§ **Problem**
Select the lines of the records containing the word "space" and list them.
*** Opening Provided entries ***
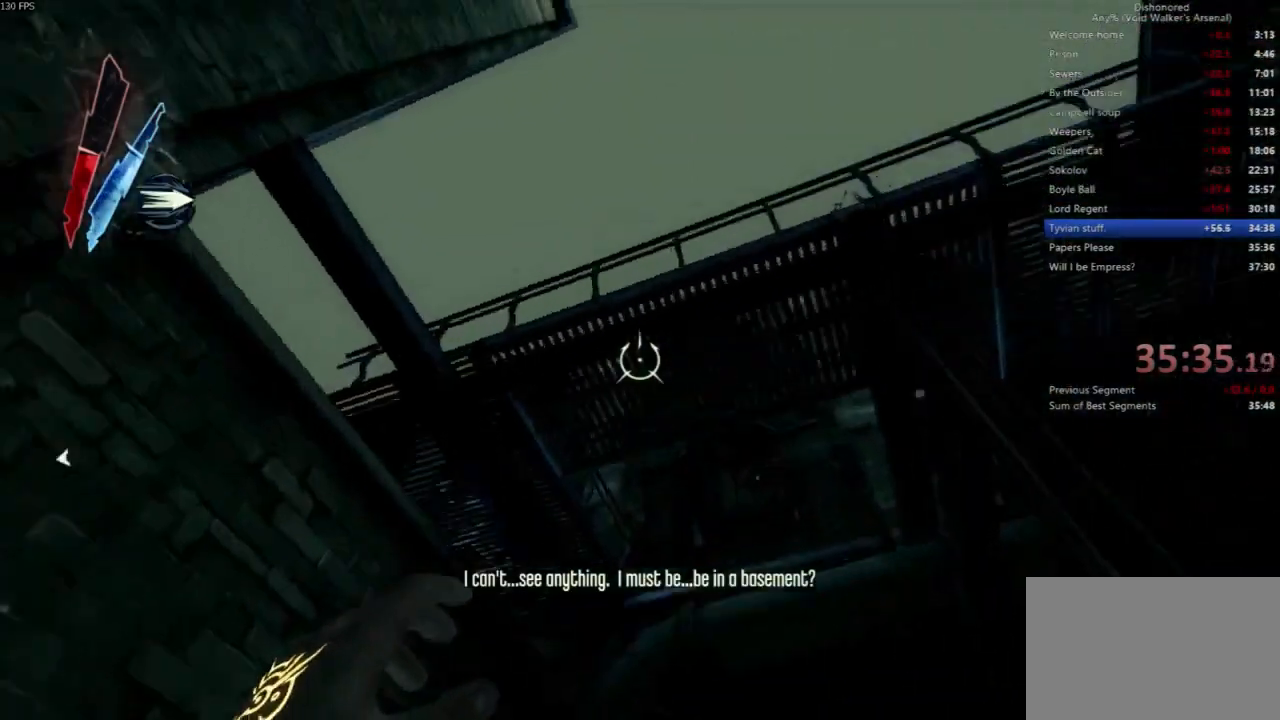
{"keys": ["shift", "space", "w"], "mouse": [], "events": [[167, "mouse_right", "down"], [267, "mouse_right", "up"]]}
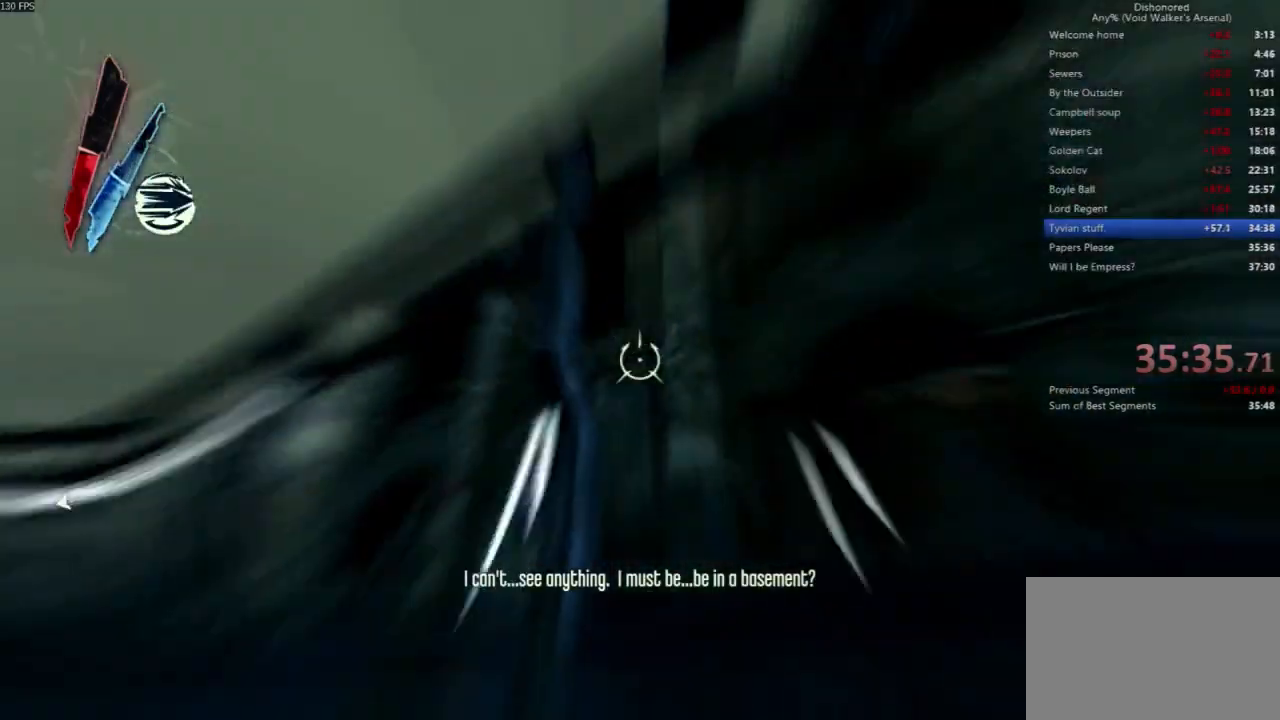
{"keys": ["a", "shift", "w"], "mouse": [], "events": [[333, "a", "down"], [400, "space", "up"]]}
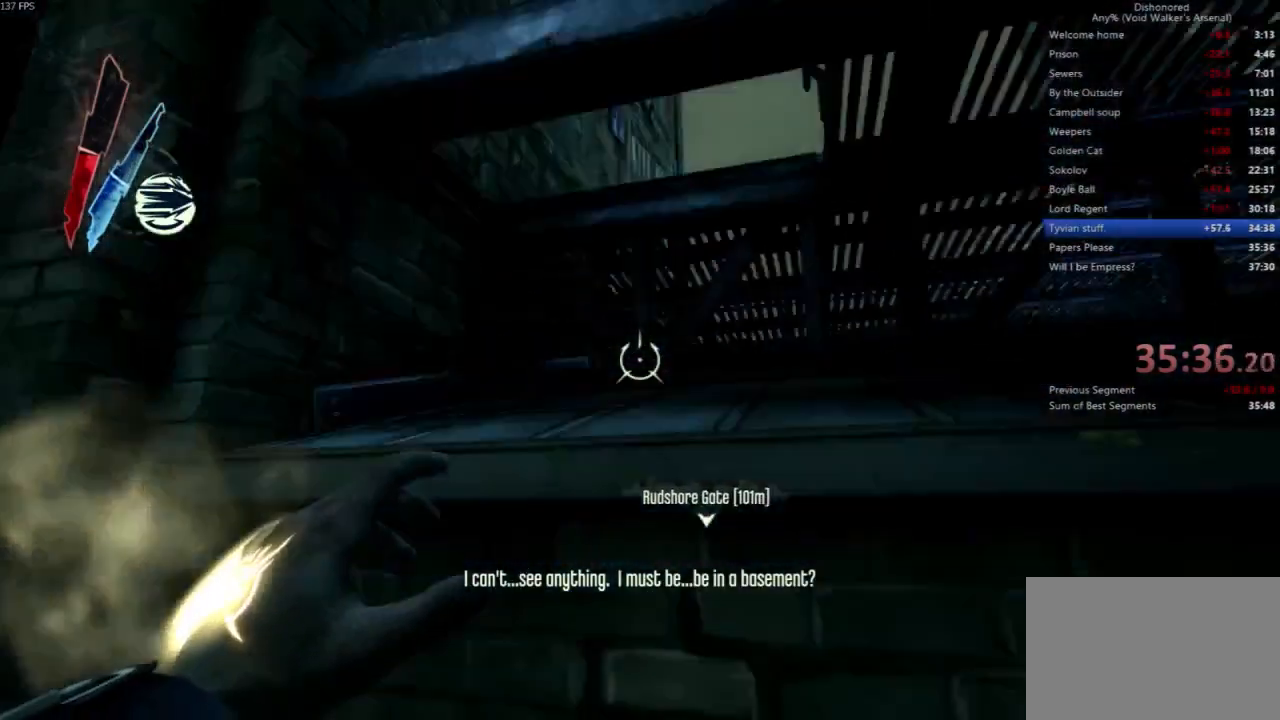
{"keys": [], "mouse": [], "events": [[67, "a", "up"], [67, "shift", "up"], [67, "w", "up"]]}
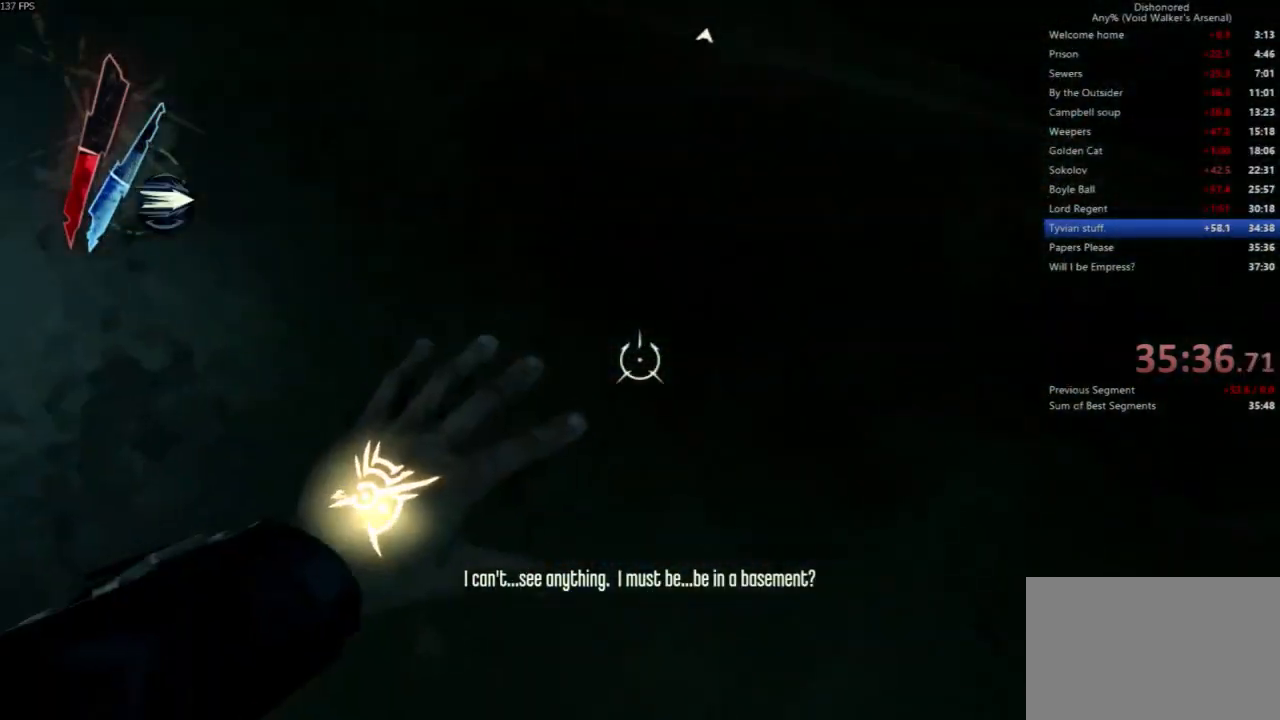
{"keys": ["a"], "mouse": [], "events": [[500, "a", "down"]]}
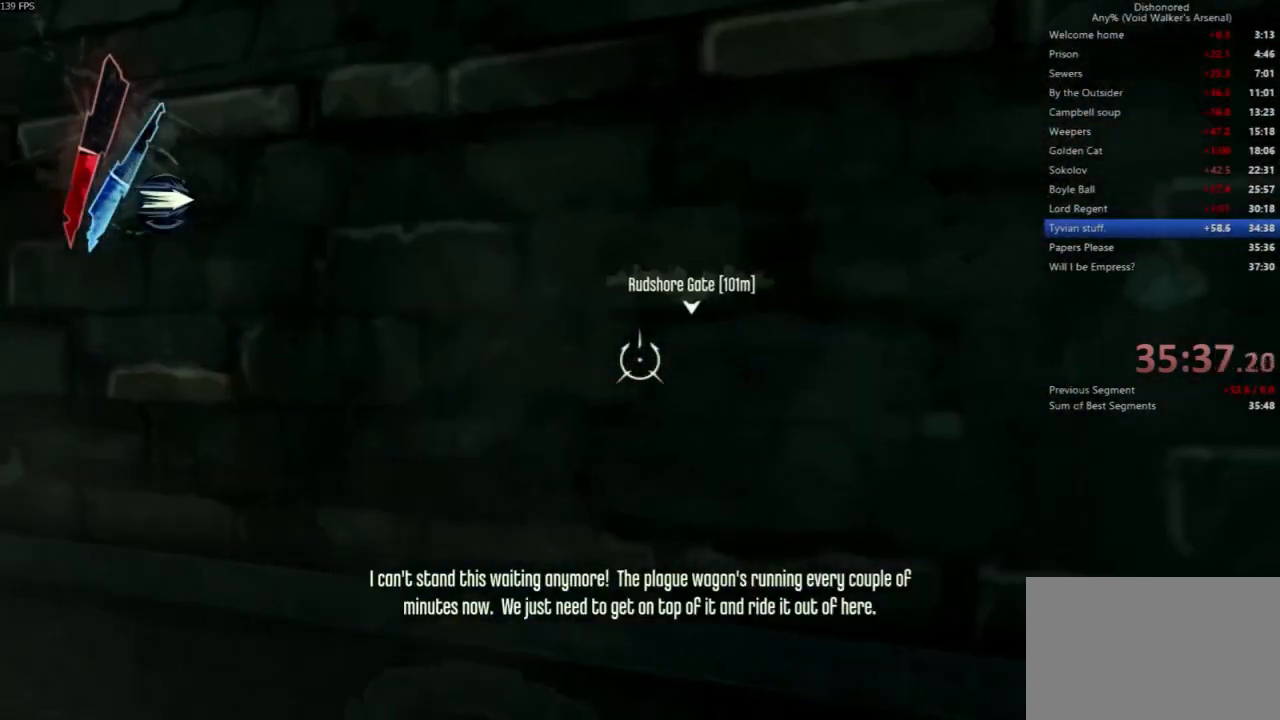
{"keys": [], "mouse": [], "events": [[100, "s", "down"], [267, "a", "up"], [267, "s", "up"]]}
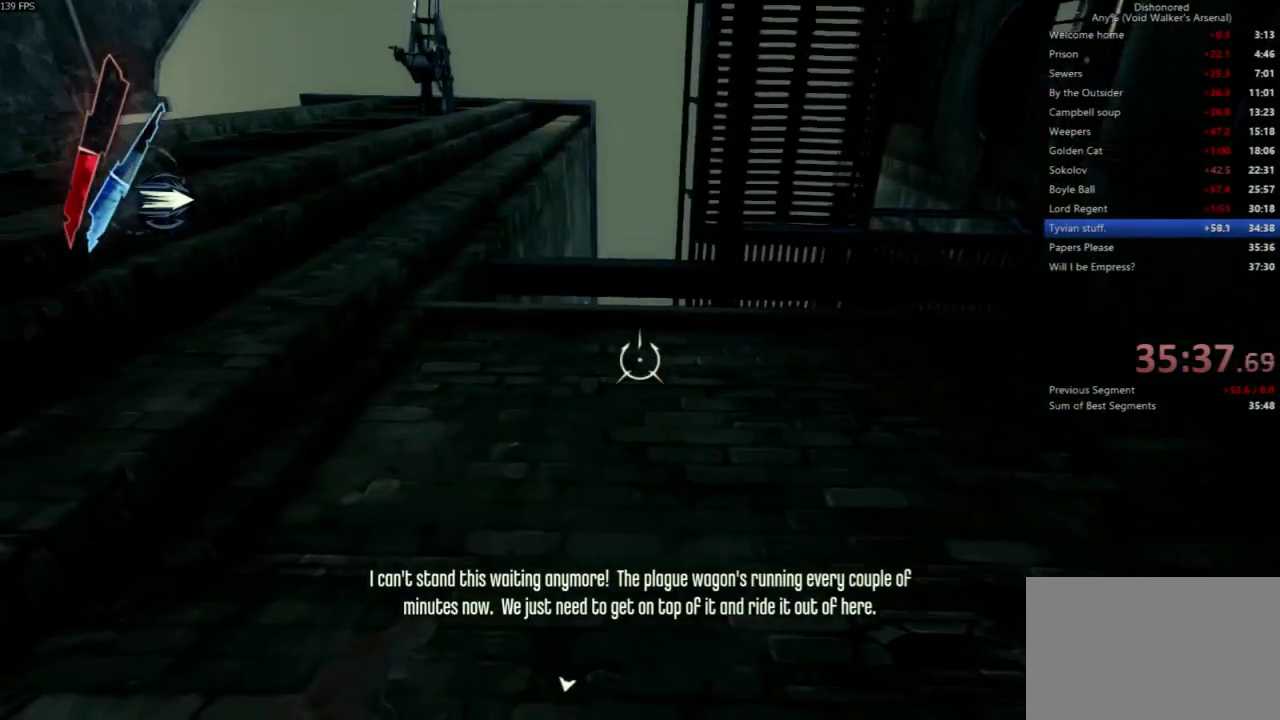
{"keys": ["space"], "mouse": ["right"], "events": [[67, "a", "down"], [200, "a", "up"], [200, "mouse_right", "down"], [467, "space", "down"]]}
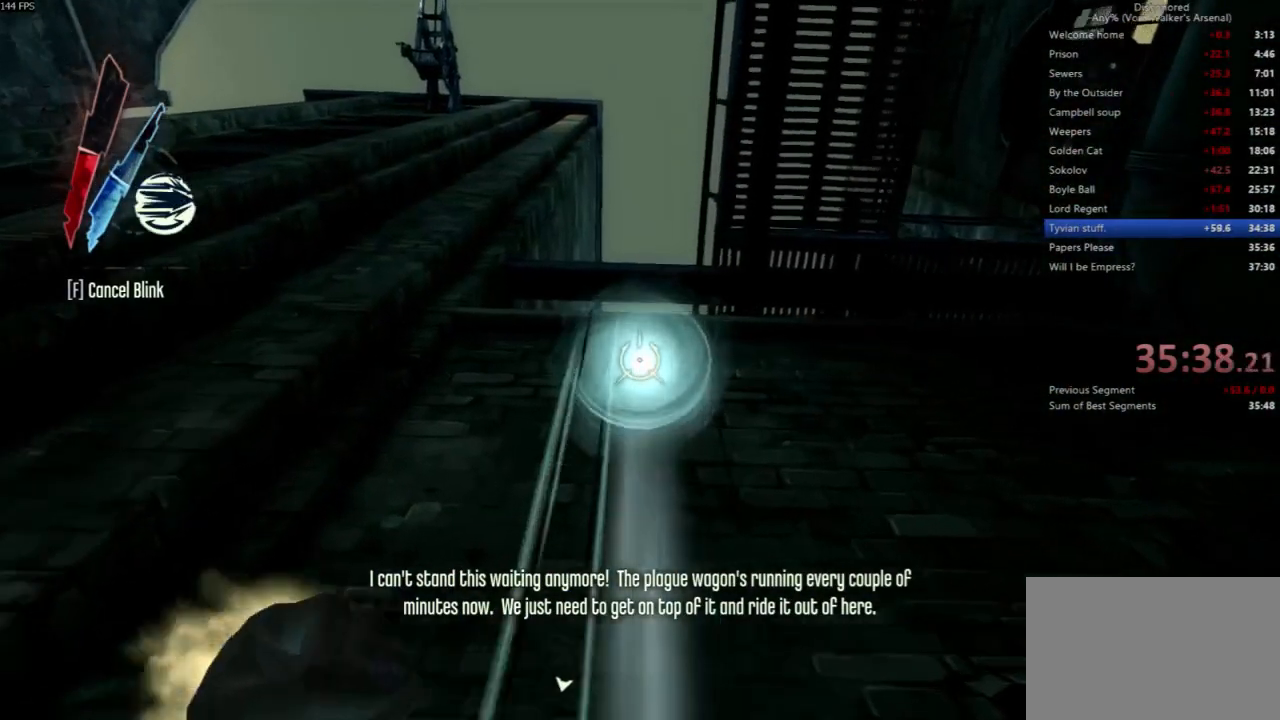
{"keys": ["space"], "mouse": ["right"], "events": []}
*** Closing Provided entries ***
§ **Result**
{"keys": ["shift", "space", "w"], "mouse": [], "events": [[167, "mouse_right", "down"], [267, "mouse_right", "up"]]}
{"keys": ["a", "shift", "w"], "mouse": [], "events": [[333, "a", "down"], [400, "space", "up"]]}
{"keys": ["space"], "mouse": ["right"], "events": [[67, "a", "down"], [200, "a", "up"], [200, "mouse_right", "down"], [467, "space", "down"]]}
{"keys": ["space"], "mouse": ["right"], "events": []}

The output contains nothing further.